To report on first experience with a personalized corneal driven excimer laser procedure called OCTAVIUS CT anterior. These are the first data on topography guided ablation treatment based on optical coherence tomography (OCT) readings performed with TECHNOLAS TENEO 317 Model 2 Excimer Laser Platform.

Setting

Clinique Ophtalmologique de Laser Excimer, Sousse, Tunisia 

Methods

This data collection includes a total of 81 eyes from 52 patients (29 bilateral, 23 monolateral) who have been treated with a new personalized corneal driven excimer laser procedure based on OCT readings. OCTAVIUS offers two treatment options with ablation being based on either anterior corneal topography (CT anterior) or total corneal (CT total) readings. Only CT anterior was used in this setting and data were available preoperatively and up to 1 month (1M) postoperatively.

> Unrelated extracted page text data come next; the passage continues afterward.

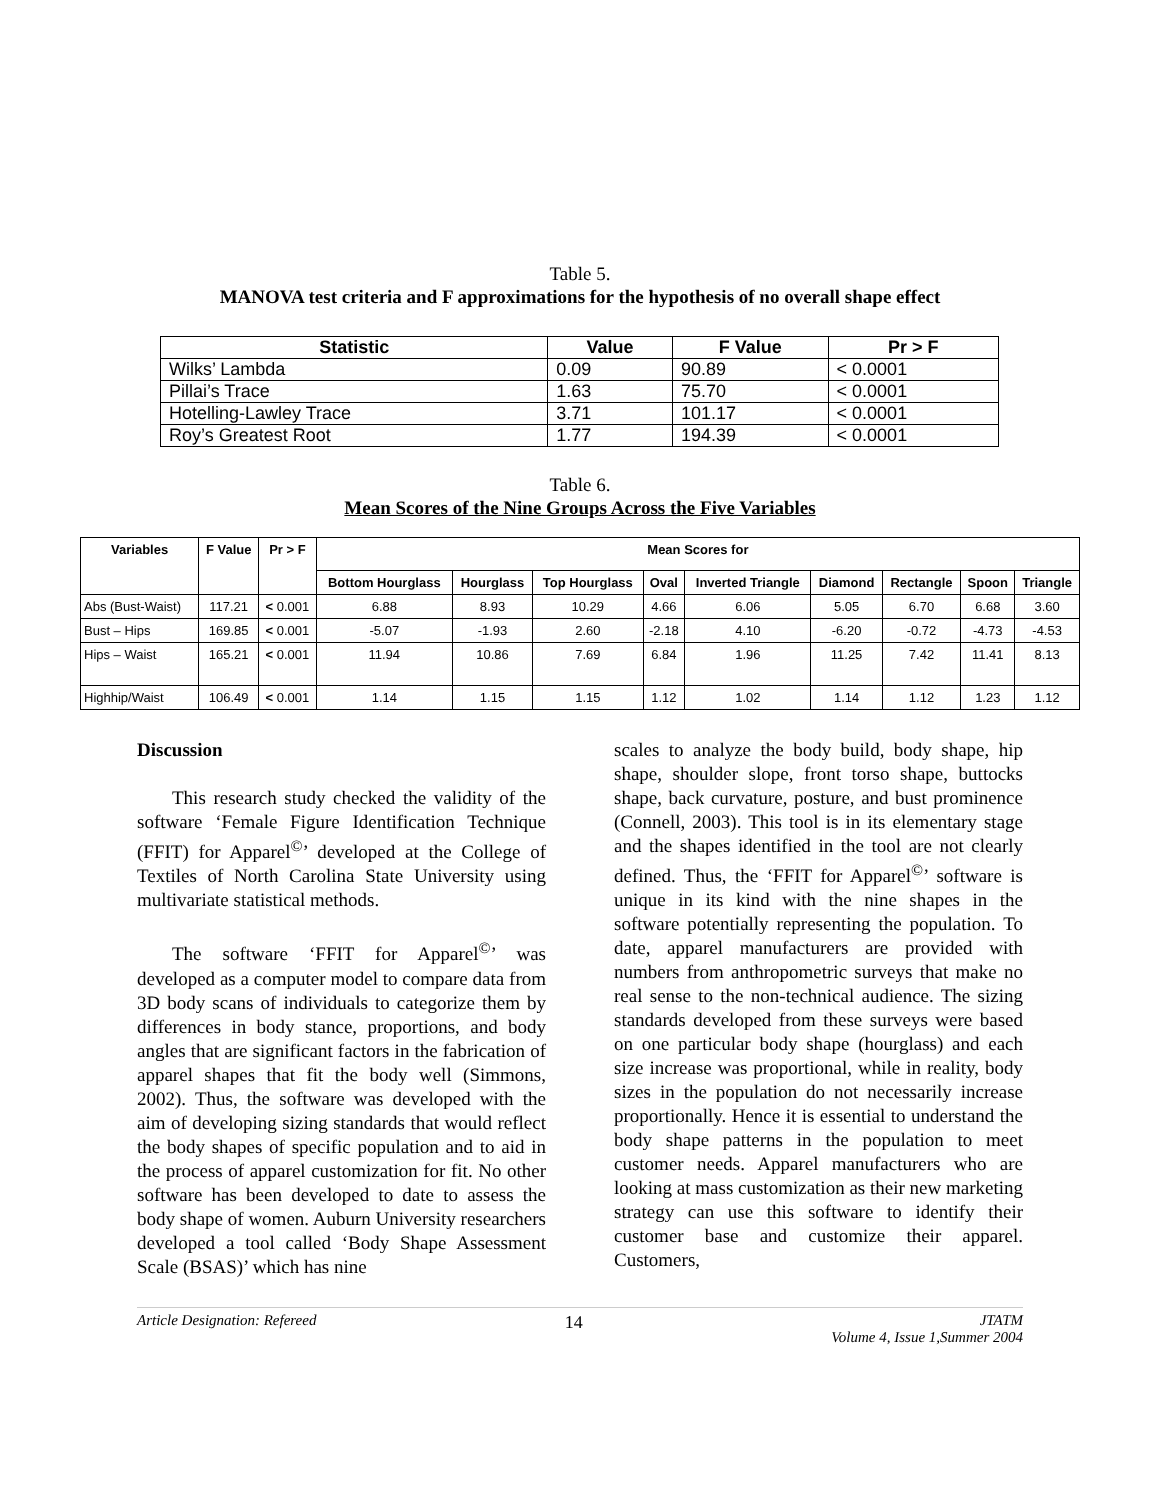Table 5.
MANOVA test criteria and F approximations for the hypothesis of no overall shape effect
| Statistic | Value | F Value | Pr > F |
| --- | --- | --- | --- |
| Wilks’ Lambda | 0.09 | 90.89 | < 0.0001 |
| Pillai’s Trace | 1.63 | 75.70 | < 0.0001 |
| Hotelling-Lawley Trace | 3.71 | 101.17 | < 0.0001 |
| Roy’s Greatest Root | 1.77 | 194.39 | < 0.0001 |
Table 6.
Mean Scores of the Nine Groups Across the Five Variables
| Variables | F Value | Pr > F | Mean Scores for | | | | | | | | |
| --- | --- | --- | --- | --- | --- | --- | --- | --- | --- | --- | --- |
| | | | Bottom Hourglass | Hourglass | Top Hourglass | Oval | Inverted Triangle | Diamond | Rectangle | Spoon | Triangle |
| Abs (Bust-Waist) | 117.21 | < 0.001 | 6.88 | 8.93 | 10.29 | 4.66 | 6.06 | 5.05 | 6.70 | 6.68 | 3.60 |
| Bust – Hips | 169.85 | < 0.001 | -5.07 | -1.93 | 2.60 | -2.18 | 4.10 | -6.20 | -0.72 | -4.73 | -4.53 |
| Hips – Waist | 165.21 | < 0.001 | 11.94 | 10.86 | 7.69 | 6.84 | 1.96 | 11.25 | 7.42 | 11.41 | 8.13 |
| Highhip/Waist | 106.49 | < 0.001 | 1.14 | 1.15 | 1.15 | 1.12 | 1.02 | 1.14 | 1.12 | 1.23 | 1.12 |
Discussion
This research study checked the validity of the software ‘Female Figure Identification Technique (FFIT) for Apparel<sup>©</sup>’ developed at the College of Textiles of North Carolina State University using multivariate statistical methods.
The software ‘FFIT for Apparel<sup>©</sup>’ was developed as a computer model to compare data from 3D body scans of individuals to categorize them by differences in body stance, proportions, and body angles that are significant factors in the fabrication of apparel shapes that fit the body well (Simmons, 2002). Thus, the software was developed with the aim of developing sizing standards that would reflect the body shapes of specific population and to aid in the process of apparel customization for fit. No other software has been developed to date to assess the body shape of women. Auburn University researchers developed a tool called ‘Body Shape Assessment Scale (BSAS)’ which has nine
scales to analyze the body build, body shape, hip shape, shoulder slope, front torso shape, buttocks shape, back curvature, posture, and bust prominence (Connell, 2003). This tool is in its elementary stage and the shapes identified in the tool are not clearly defined. Thus, the ‘FFIT for Apparel<sup>©</sup>’ software is unique in its kind with the nine shapes in the software potentially representing the population. To date, apparel manufacturers are provided with numbers from anthropometric surveys that make no real sense to the non-technical audience. The sizing standards developed from these surveys were based on one particular body shape (hourglass) and each size increase was proportional, while in reality, body sizes in the population do not necessarily increase proportionally. Hence it is essential to understand the body shape patterns in the population to meet customer needs. Apparel manufacturers who are looking at mass customization as their new marketing strategy can use this software to identify their customer base and customize their apparel. Customers,
Article Designation: Refereed 14 JTATM
Volume 4, Issue 1,Summer 2004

The examinations included manifest refraction as well as monocular visual acuity data on uncorrected distance visual acuity (UDVA) and best-corrected distance visual acuity (BCDVA).

Results

The manifest spherical equivalent (SE) was reduced from -3.57±1.42 D (-7.75 to -0.95 D) preoperatively to 0.10±0.21 D (-0.25 to 0.75 D) 1M postoperatively. The manifest cylinder was reduced from -0.80±0.60 D (-3.00 to 0.00 D) to -0.06±0.16 D (-0.50 to 0.00 D), respectively. 98.8% of eyes were within ±0.5 D of their intended postoperative SE with 60% being within ±0.13 D. At their last postoperative visit 100% of eyes presented with UDVA of 0.0 logMAR and 32% reached -0.10 logMAR. For 70% of eyes there was an increase of one line compared to preoperative for BCDVA. In terms of binocular UDVA, 86% of the bilateral patients reached -0.10 logMAR and 21% -0.20 logMAR. For 45% of these patients there is a gain of 2 lines for BCDVA.

Conclusions

The first experience of performing a personalized anterior topography (CT anterior) driven excimer laser procedure using TENEO 317 Model 2 Excimer Laser Platform shows very promising outcomes. In terms of refraction the results were stable for the follow-up time of up to 1 month and visual acuity shows good outcomes which likely indicates great patient satisfaction. In the near future an Excimer treatment based on total topography readings (CT total) will be available too, enabling a versatile treatment.